More recently, science was thrust into media debate again. Apparently, emails from an institution devoted to studying climate change were stolen. And, apparently these emails suggest that we are witness to the largest scientific conspiracy in the history of the age of enlightenment. ClimateGate. Scientists are corrupt, hiding data, spinning results and "tricking" the world into believe that humans are having an impact on global ecology. As to the details of what would drive scientists to do this, I am at a loss. I have not reviewed these thousands of emails myself yet, but the snippets I have read show some geeky scientist humor and discussion of problems facing climate scientists. Either this is just science being science, or this is evidence that the existence of global warming is still up for debate. Time to freak out.
To me this shows me what I already knew about science from reading Bruno Latour's Science in Action and studying an archaeological field school. Science is not pretty, its done by people who have their own motives and friends and enemies. Quote Gavin Schmitd in the NYT,
“Science doesn’t work because we’re all nice,” said Gavin A. Schmidt, a climatologist at NASA whose e-mail exchanges with colleagues over a variety of climate studies were in the cache. “Newton may have been an ass, but the theory of gravity still works.”
Now what he may have failed to mention is that Newtown's hypothetical jackassery likely made theoretical gravity what it is. There might be a lot of evidence to support climate change, but correlations alone do not a scientific movement make. We need to find the correlations and test them and believe them and tell others in order to make them true. I have said before that I think science is misunderstood by many who simply accept its authority. If you send a bunch of white men to college for a really long time and then they write long papers with big words, you're likely to believe what they have to say, especially because their really smart friends also believe them.
But science and medicine are human constructs and human practices. As such they are imperfect, and this goes beyond the whole test, retest and suggest tests for the future thing. The idea of pure fact, of the truth about climate change, is always going to be seen through a fallible, human lens. We cannot simply observe. We can only observe through our baggage, like the scientists who discuss, within their work-related emails, skeptics and journalists that complicate their lives.

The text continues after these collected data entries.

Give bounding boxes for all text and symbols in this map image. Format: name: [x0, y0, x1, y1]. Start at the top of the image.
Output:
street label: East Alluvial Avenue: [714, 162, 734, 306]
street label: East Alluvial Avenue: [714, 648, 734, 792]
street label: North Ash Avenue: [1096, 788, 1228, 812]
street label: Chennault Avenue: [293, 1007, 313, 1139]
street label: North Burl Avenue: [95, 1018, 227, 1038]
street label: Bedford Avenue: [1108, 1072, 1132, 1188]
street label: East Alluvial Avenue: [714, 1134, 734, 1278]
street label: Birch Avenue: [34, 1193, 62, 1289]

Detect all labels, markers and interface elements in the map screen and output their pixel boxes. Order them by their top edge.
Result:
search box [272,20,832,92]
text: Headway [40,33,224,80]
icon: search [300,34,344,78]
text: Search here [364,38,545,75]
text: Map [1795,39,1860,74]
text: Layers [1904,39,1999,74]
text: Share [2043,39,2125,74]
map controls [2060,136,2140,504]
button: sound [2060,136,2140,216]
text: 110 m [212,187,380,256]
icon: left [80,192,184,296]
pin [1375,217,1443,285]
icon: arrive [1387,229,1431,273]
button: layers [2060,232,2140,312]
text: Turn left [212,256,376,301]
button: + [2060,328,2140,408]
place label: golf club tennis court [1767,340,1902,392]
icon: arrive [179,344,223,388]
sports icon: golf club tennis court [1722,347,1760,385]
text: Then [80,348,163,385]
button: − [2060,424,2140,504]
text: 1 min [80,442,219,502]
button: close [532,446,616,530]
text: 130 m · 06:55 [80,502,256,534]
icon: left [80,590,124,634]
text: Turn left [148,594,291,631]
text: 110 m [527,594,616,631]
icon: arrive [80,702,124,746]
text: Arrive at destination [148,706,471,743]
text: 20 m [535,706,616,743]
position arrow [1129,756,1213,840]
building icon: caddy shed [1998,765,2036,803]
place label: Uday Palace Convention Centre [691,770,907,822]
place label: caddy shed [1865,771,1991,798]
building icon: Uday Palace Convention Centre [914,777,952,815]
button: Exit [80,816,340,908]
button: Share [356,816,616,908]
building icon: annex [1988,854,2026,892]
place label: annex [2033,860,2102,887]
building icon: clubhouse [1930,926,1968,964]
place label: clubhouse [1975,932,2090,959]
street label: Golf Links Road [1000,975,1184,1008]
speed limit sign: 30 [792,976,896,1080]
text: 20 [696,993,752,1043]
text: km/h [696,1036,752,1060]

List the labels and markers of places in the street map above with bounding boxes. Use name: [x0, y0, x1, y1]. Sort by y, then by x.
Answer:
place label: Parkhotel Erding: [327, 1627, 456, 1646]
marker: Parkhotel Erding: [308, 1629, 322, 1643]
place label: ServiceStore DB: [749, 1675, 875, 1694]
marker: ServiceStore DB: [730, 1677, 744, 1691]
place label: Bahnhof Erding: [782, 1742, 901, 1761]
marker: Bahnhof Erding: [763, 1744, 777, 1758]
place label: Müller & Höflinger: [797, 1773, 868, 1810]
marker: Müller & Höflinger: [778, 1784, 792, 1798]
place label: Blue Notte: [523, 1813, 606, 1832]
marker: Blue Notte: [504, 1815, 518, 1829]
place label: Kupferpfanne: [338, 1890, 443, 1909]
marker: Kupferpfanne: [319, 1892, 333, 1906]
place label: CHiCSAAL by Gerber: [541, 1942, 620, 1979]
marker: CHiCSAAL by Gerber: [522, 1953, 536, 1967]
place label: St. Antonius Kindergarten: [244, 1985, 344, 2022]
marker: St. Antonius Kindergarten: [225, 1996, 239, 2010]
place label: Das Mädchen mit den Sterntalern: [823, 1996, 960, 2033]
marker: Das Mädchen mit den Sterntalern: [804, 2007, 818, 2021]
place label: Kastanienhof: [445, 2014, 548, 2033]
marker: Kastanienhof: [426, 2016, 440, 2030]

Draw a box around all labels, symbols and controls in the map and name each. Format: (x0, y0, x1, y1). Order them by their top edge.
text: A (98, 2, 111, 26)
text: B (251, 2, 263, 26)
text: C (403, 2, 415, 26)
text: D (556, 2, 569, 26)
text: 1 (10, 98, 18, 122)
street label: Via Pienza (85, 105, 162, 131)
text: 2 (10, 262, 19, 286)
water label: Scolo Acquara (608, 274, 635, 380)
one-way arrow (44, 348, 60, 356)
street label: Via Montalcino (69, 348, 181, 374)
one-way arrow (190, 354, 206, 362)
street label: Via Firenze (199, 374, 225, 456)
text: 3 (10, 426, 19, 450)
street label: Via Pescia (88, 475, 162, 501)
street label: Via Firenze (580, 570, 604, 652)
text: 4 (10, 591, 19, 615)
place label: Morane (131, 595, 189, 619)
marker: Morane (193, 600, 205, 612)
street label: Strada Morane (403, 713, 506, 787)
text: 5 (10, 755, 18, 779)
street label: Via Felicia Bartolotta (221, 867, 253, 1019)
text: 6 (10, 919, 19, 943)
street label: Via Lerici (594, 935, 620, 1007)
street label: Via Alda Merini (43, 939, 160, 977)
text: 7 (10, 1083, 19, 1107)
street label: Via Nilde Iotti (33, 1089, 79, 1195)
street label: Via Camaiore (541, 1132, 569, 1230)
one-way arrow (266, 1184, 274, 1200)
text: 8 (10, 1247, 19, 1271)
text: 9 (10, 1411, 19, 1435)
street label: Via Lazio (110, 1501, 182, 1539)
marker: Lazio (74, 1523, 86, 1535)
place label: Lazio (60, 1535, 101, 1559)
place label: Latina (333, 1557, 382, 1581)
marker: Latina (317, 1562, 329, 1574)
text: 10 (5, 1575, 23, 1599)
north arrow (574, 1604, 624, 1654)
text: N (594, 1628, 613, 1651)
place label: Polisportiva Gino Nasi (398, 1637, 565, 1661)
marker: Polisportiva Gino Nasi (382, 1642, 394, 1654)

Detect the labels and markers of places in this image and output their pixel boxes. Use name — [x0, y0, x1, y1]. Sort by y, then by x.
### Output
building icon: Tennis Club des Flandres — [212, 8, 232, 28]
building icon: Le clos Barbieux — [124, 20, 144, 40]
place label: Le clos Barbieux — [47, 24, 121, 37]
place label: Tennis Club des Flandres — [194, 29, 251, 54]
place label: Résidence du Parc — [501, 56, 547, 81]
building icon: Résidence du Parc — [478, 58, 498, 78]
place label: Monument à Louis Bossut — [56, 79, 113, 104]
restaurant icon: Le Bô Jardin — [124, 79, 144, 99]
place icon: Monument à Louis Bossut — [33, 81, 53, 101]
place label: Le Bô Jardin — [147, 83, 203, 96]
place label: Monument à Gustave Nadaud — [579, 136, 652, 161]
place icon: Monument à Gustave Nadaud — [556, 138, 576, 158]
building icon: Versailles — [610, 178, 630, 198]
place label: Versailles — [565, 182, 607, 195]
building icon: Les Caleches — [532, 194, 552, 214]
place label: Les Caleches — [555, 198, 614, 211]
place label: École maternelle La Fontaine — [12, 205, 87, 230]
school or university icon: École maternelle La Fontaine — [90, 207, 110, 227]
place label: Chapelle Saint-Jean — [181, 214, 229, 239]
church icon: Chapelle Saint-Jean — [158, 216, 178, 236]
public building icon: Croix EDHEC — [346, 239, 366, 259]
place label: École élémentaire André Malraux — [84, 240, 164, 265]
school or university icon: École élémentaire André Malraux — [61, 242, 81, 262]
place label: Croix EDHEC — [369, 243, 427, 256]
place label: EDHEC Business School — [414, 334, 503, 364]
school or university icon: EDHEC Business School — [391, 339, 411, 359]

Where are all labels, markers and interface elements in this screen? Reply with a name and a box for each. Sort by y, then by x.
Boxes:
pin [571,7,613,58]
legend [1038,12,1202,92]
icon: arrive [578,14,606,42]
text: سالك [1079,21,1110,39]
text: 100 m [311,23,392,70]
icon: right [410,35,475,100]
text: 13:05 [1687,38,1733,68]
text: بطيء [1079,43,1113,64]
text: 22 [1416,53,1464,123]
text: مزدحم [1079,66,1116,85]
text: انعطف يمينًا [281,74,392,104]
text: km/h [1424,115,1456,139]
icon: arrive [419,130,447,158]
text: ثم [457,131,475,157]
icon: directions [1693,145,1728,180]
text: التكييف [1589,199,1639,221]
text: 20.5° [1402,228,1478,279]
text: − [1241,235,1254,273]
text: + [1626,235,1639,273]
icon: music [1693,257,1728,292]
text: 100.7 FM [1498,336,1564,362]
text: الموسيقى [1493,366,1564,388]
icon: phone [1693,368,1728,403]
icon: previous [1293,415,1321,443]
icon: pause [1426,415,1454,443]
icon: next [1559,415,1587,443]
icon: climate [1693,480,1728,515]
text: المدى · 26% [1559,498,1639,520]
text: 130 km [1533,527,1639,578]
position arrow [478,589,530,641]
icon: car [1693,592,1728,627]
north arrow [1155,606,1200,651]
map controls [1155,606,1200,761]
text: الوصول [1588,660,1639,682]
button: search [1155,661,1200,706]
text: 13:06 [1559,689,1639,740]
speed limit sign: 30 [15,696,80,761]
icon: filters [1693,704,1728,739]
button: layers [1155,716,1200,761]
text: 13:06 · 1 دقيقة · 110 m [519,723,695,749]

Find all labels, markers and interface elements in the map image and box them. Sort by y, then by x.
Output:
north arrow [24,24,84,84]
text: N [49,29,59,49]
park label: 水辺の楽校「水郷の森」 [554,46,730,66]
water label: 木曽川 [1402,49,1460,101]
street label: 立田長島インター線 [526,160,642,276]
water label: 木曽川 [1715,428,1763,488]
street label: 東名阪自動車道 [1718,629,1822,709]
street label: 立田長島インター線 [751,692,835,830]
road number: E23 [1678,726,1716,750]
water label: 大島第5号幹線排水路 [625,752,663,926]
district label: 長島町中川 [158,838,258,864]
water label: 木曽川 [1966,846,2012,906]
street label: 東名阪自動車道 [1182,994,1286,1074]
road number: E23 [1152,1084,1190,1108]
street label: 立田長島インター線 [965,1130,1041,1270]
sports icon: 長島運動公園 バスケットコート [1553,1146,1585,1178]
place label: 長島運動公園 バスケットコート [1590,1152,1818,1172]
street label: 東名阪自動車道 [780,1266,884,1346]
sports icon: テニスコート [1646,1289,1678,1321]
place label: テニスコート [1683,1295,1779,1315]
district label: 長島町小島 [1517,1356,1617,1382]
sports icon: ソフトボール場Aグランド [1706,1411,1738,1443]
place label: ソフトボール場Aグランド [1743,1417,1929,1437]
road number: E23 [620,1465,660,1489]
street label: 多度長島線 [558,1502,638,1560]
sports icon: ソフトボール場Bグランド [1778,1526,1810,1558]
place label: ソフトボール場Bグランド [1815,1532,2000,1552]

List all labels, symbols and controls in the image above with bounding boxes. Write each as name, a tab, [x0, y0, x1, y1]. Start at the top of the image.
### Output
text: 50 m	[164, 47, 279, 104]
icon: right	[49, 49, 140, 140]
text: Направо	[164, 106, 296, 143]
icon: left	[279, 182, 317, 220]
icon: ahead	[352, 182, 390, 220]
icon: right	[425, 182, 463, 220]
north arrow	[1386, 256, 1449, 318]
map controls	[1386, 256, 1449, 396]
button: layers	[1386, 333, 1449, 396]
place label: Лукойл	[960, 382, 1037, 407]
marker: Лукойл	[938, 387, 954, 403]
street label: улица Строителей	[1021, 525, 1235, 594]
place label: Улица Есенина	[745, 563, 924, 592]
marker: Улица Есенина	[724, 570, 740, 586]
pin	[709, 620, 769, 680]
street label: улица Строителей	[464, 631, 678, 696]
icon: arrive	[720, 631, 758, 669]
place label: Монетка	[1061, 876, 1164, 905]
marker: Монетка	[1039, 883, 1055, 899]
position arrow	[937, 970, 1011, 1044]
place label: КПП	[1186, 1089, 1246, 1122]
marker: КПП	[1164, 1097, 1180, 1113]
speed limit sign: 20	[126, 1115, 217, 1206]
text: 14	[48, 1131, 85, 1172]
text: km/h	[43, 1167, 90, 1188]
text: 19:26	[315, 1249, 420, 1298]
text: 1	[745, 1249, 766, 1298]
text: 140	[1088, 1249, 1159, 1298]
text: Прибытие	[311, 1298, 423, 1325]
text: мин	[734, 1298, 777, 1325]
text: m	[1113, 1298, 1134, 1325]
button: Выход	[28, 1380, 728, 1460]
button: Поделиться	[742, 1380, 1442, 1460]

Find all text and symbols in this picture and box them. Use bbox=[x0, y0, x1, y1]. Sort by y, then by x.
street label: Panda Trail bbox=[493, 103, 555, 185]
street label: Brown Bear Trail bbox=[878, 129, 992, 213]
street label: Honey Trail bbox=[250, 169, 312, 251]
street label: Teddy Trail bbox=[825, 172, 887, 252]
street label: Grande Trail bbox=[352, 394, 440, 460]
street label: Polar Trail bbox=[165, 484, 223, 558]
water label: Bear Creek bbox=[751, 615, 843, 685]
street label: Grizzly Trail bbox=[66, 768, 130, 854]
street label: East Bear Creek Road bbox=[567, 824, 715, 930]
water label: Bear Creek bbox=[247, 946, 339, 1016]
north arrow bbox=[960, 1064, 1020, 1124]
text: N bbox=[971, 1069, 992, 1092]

Without going into a mini-version of my thesis, my point is that the coverage of events, and misunderstanding of what science is, lead to in this case, an inability for many to figure out what the hell was going on. If I might make make the elitist assumption that not all my fellow Americans are as unoccupied, investigative, cynical and academic as I am, I think I can safely say that John and Jane Doe, watching ABCs nightly news, would not go to such lengths as I have gone here to understand the debates. We find trusted sources, take them at their words, and are provided with convenient buzz words to utilize in discussions with our friends and family.
Unfortunately, that most of the country is simply fed info by their moving picture boxes is supported by the general sitgma of intellectuals, those rich elitists stuck in their books and out of touch with people. Though I experienced it in college, I find more and more in the "real" world that independent review and learning is scoffed at and ignored in the face of more palatable perspectives (those which incite the emotions). Thinking is generally unprofitable and a waste of money-making time and a lot of people won't make time for it. Thus, we find ourselves in a time when the Palin line counts as informed decision making.